(Data excerpts)
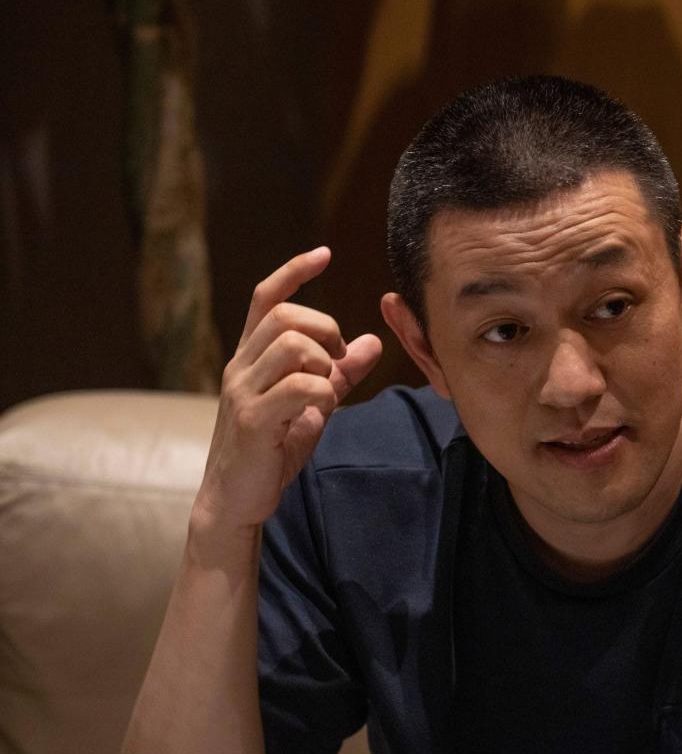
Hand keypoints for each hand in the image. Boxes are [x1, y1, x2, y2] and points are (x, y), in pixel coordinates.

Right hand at [194, 247, 382, 532]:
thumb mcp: (314, 406)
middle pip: (285, 316)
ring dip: (324, 362)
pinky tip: (321, 411)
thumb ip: (340, 374)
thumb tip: (373, 341)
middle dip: (325, 328)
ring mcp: (242, 392)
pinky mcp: (252, 420)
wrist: (236, 500)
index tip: (325, 253)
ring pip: (291, 345)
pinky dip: (323, 392)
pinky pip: (299, 387)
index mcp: (250, 357)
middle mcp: (240, 367)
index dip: (294, 271)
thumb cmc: (272, 450)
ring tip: (327, 388)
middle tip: (338, 360)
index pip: (267, 298)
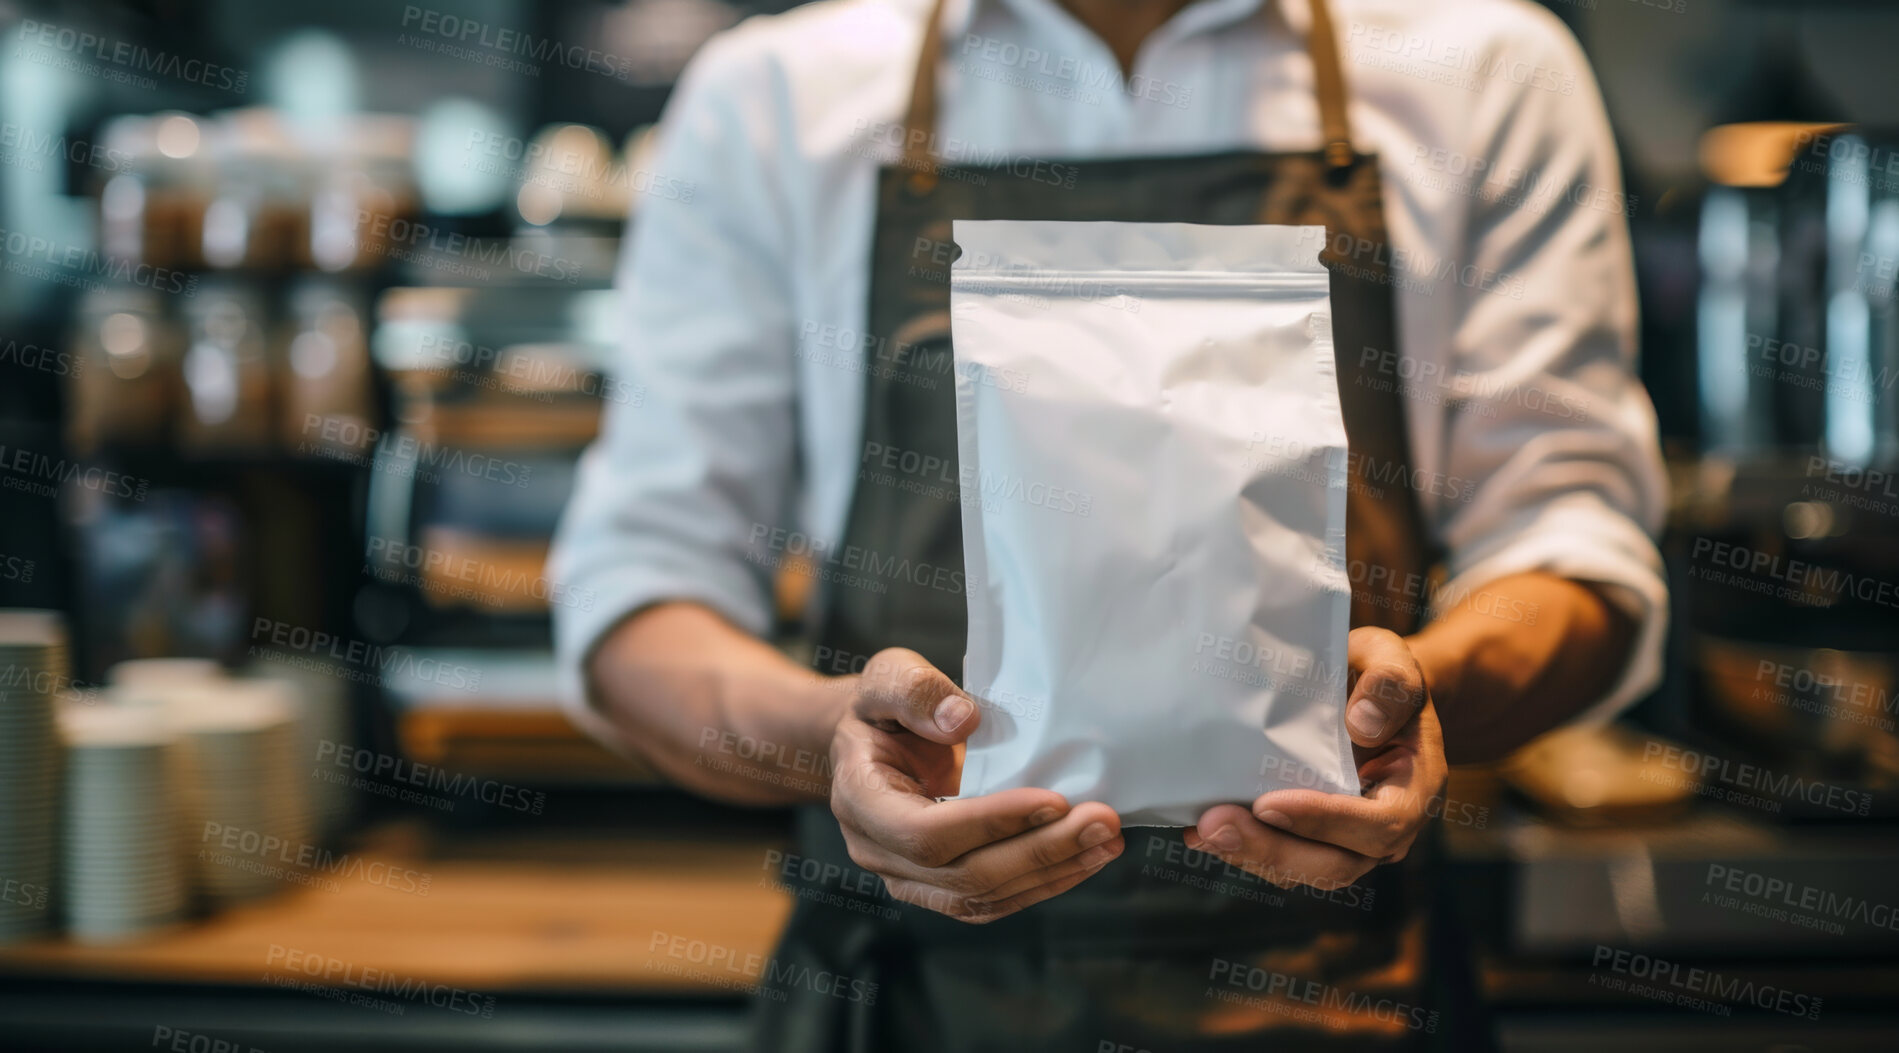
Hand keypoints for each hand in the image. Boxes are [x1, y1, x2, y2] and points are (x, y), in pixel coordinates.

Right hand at [829, 647, 1122, 922]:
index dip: (989, 823)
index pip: (924, 833)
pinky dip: (1043, 882)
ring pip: (982, 895)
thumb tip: (963, 721)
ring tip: (1106, 841)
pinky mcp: (938, 887)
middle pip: (963, 874)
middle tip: (1101, 821)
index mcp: (859, 798)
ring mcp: (906, 878)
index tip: (1052, 800)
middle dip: (1039, 851)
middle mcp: (878, 851)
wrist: (873, 740)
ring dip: (1052, 872)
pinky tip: (1085, 858)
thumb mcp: (888, 676)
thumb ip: (916, 691)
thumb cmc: (883, 706)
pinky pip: (992, 899)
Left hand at [1184, 627, 1447, 890]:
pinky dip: (1241, 847)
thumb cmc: (1378, 674)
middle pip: (1336, 863)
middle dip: (1272, 849)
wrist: (1368, 692)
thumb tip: (1361, 726)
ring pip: (1304, 870)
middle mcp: (1386, 828)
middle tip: (1215, 825)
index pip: (1378, 824)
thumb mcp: (1392, 658)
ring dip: (1250, 854)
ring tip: (1200, 829)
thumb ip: (1388, 683)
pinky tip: (1198, 830)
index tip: (1268, 803)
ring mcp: (1350, 841)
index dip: (1325, 820)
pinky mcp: (1315, 840)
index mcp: (1414, 789)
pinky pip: (1282, 858)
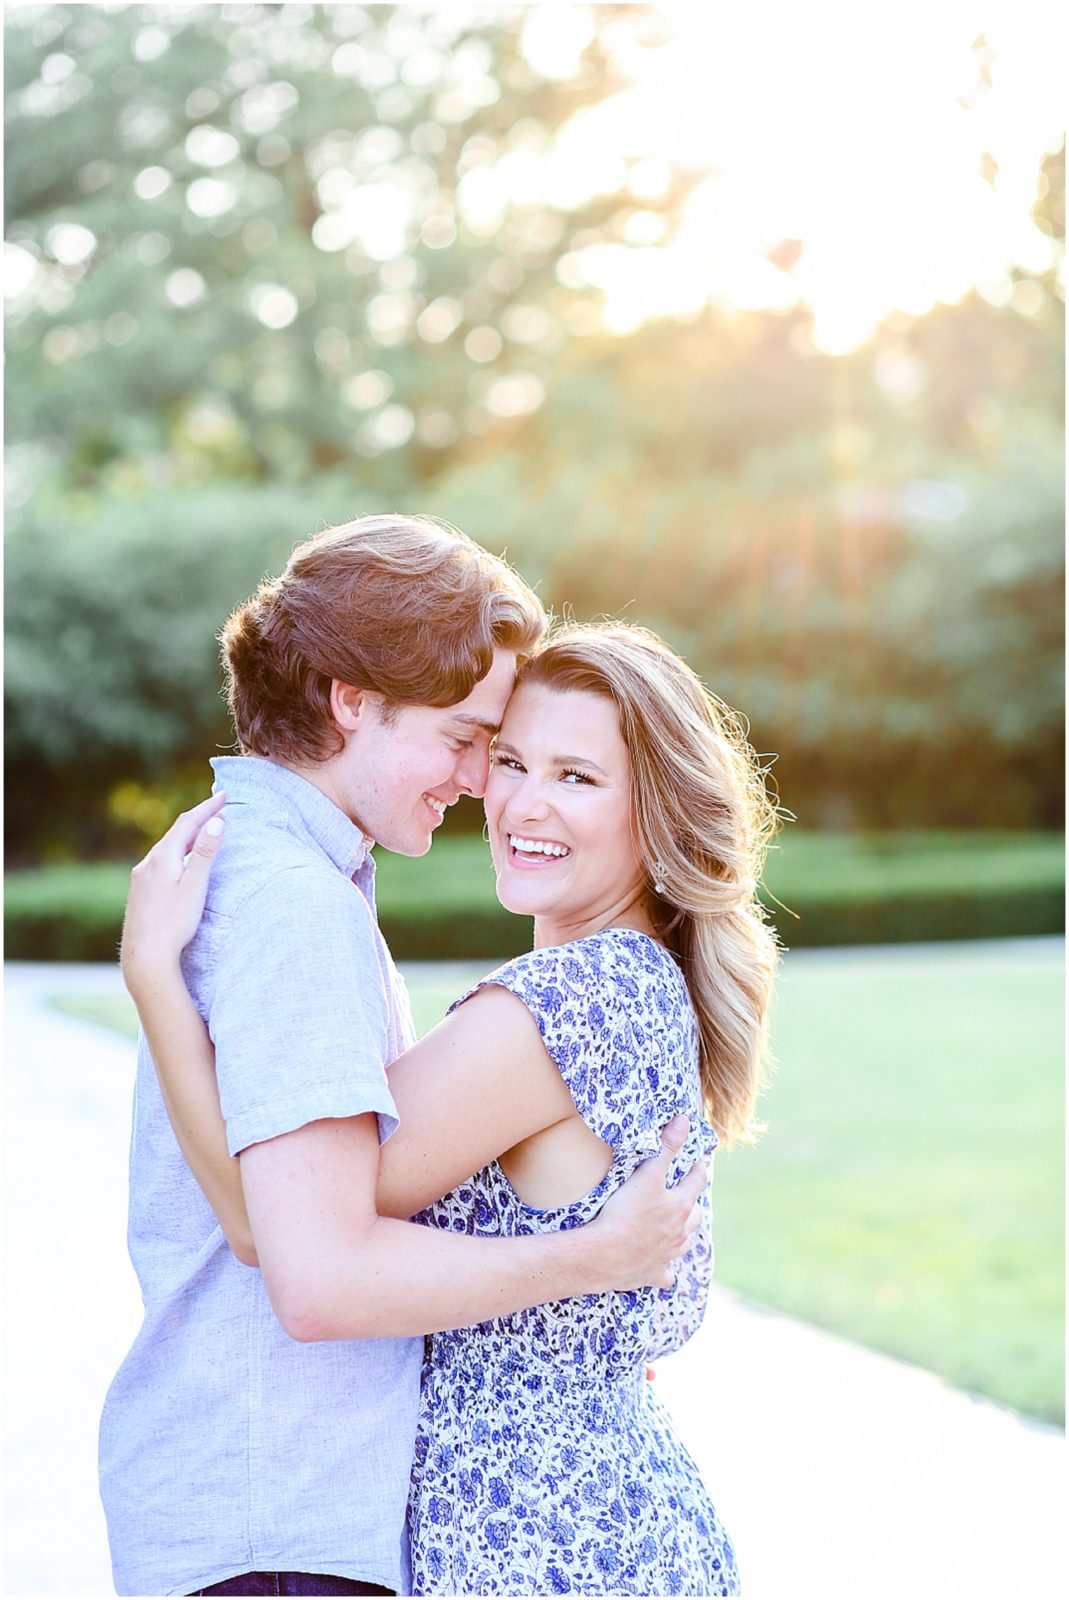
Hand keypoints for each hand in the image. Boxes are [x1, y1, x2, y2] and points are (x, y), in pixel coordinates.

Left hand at [120, 793, 225, 998]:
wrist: (145, 957)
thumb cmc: (174, 923)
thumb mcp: (195, 886)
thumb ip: (205, 853)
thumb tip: (215, 822)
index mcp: (162, 858)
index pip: (187, 823)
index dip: (206, 808)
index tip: (223, 795)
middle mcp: (147, 864)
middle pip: (174, 833)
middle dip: (196, 819)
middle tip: (214, 808)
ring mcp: (140, 879)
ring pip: (165, 849)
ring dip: (184, 837)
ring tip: (200, 832)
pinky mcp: (138, 893)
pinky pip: (158, 864)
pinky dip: (174, 854)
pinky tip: (179, 864)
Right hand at [589, 1115, 707, 1291]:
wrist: (605, 1254)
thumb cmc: (626, 1213)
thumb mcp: (647, 1174)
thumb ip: (666, 1147)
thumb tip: (684, 1120)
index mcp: (681, 1206)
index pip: (697, 1182)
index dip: (699, 1169)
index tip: (700, 1162)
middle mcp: (680, 1232)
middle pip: (695, 1215)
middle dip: (693, 1204)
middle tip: (688, 1196)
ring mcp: (669, 1255)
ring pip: (685, 1243)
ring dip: (685, 1234)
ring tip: (680, 1227)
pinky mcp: (654, 1274)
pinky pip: (667, 1275)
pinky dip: (667, 1271)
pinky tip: (665, 1269)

■ AIM OF THE TASK ■
Set down nothing but the lines from the one containing "wrist: (1368, 692)" to the final line above, both included, with every picture left out.

■ TASK OUTPUT ■
wrist: (1368, 692)
thumb tip: (1361, 726)
ring pip: (1304, 870)
middle mcp: (1386, 828)
middle tip: (1215, 825)
index pip: (1378, 824)
thumb mcp: (1392, 658)
ring dip: (1250, 854)
ring tip: (1200, 829)
thumb ip: (1388, 683)
pinky tip: (1198, 830)
index tip: (1268, 803)
ring mcp: (1350, 841)
index dip: (1325, 820)
pinky mcp: (1315, 840)
index mcp: (1414, 789)
pinky pip: (1282, 858)
Hand keypoints for each hand in the image. Boxes are [x1, y1, x2, y2] and points are (x, y), in pixel coordinates.

Left hand at [120, 793, 225, 998]:
wrist: (145, 957)
thumb cmc: (174, 923)
thumb mcp: (195, 886)
thumb ip: (205, 853)
thumb tip: (215, 822)
index mcp: (162, 858)
index pip: (187, 823)
index dip: (206, 808)
index tip: (223, 795)
middle mcp: (147, 864)
middle pip: (174, 833)
middle dip: (196, 819)
middle tip: (214, 808)
ring mcp: (140, 879)
ring pip: (165, 849)
ring dip: (184, 837)
ring tip: (200, 832)
pinky mcp: (138, 893)
pinky pip: (158, 864)
pinky dip: (174, 854)
pinky tip: (179, 864)
Right hand at [589, 1115, 707, 1291]:
wrist: (605, 1254)
thumb cmc: (626, 1213)
thumb mcp: (647, 1174)
thumb ip: (666, 1147)
thumb tip: (684, 1120)
index mcp: (681, 1206)
index pip: (697, 1182)
index dip: (699, 1169)
index tip: (700, 1162)
middle mcp: (680, 1232)
middle pip: (695, 1215)
middle dip: (693, 1204)
middle tip: (688, 1196)
ring mcp: (669, 1255)
ring pip: (685, 1243)
ring dip: (685, 1234)
ring tip: (680, 1227)
pinky mcp: (654, 1274)
pinky pip: (667, 1275)
pinky dip: (667, 1271)
pinky tip: (665, 1269)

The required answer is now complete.